[Activity]:
Working from the entries that follow, retype each one without any alteration.

•••

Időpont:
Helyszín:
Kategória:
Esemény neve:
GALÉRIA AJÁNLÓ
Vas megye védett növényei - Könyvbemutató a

•••

[Reply]:
Időpont:
Helyszín:
Kategória:
Esemény neve:
GALÉRIA AJÁNLÓ
Vas megye védett növényei - Könyvbemutató a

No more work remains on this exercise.